Acknowledged that it's not a good situation, but sometimes you discover that the same utility scripts (or things like Makefile
s) have been checked in to different directories within the same or different repositories for the same or different projects. They may have even been checked into inconsistently named directories or project directories resident at different levels of the source tree.
How can I find the files with the same name and (maybe) the same purpose that are living in different directories and easily discover which are the same, which are different and what the differences are?
For the Makefile
example, let's say that someone is working alone on a new and improved variant, projectX, and has updated the Makefile to automate a formerly manual task. You're responsible for making sure that the rest of the older projects catch up, but someone might have already done some of the updates.
You could use the script below to run diffTree.sh Makefile
and get output like this:
bash$ diffTree.sh Makefile
diff ./newprojects/projectX/Makefile ./projectB/Makefile
1,2d0
< CONFIGPARAM = "foo"
17c5
< echo "I did that thing for you"
---
> echo "You should do that thing"
diff ./projectB/Makefile ./projectC/Makefile
diff ./projectC/Makefile ./projectD/Makefile
end of files
bash$ _
This tells you that projectB and C and D are all identical, but newprojects/projectX/Makefile is different from B, and therefore also equally different from C and D.
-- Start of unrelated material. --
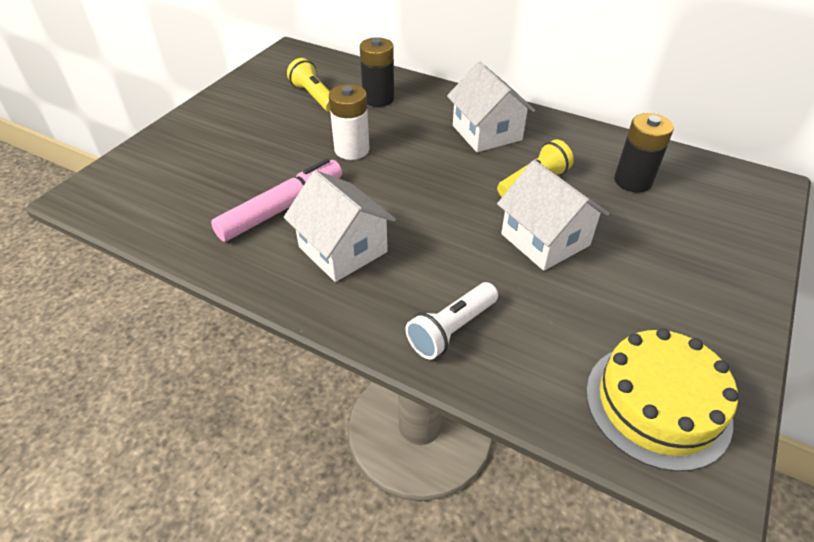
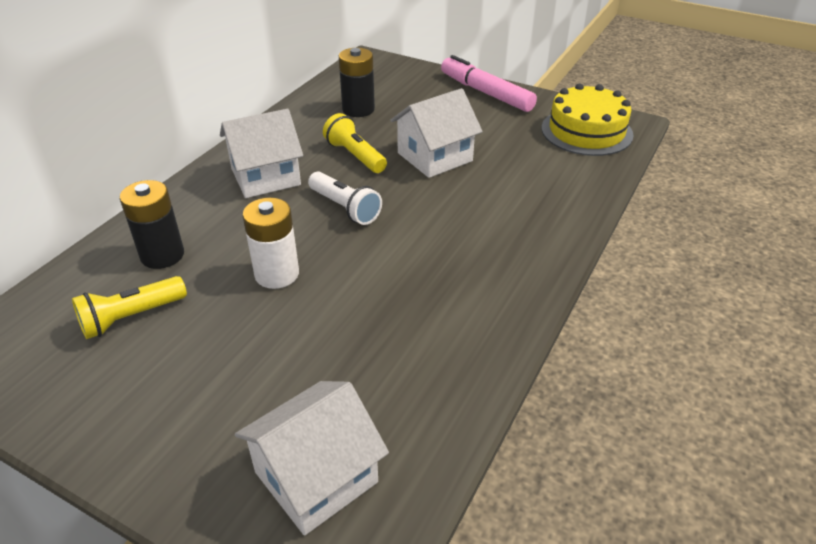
camera: 90 degrees left, 5 degrees down
(282, 208) = (388, 326): pink marker -> pink marker (486, 93)
(343, 249) = (456, 273): white house -> white house (316, 477)
(451, 329) = (545, 208): white flashlight -> white flashlight (345, 208)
If all the files in different locations with the same name are the same, you'll get something like this:
bash$ diffTree.sh sameFile.h
diff ./newprojects/projectX/src/headers/sameFile.h ./projectB/src/headers/sameFile.h
diff ./projectB/src/headers/sameFile.h ./projectC/src/headers/sameFile.h
diff ./projectC/src/headers/sameFile.h ./projectD/src/headers/sameFile.h
end of files
bash$ _
If you specify a filename that doesn't exist at all in the tree, you'll get:
bash$ diffTree.sh foo
end of files
bash$ _
Here's the script:
#!/usr/bin/env bash
set `find . -name $1 -print ; echo no files`
while [[ $# -gt 1 ]]
do
if [[ $2 = no && $3 = files ]]
then
shift
else
echo diff $1 $2
diff $1 $2
fi
shift
done
echo end of files
It appears to handle wildcards in the filename, but there's probably something to be done to make that safer. Likewise, allowing for diff options like 'ignore whitespace' and so on would be an improvement.
Obviously, it totally breaks if you happen to have a file called 'no' and a second file called 'files' come up in the middle of the 'find' command's output, but since all the filenames are prefixed by './' and 'no' comes after 'files' alphabetically, I think it's safe enough.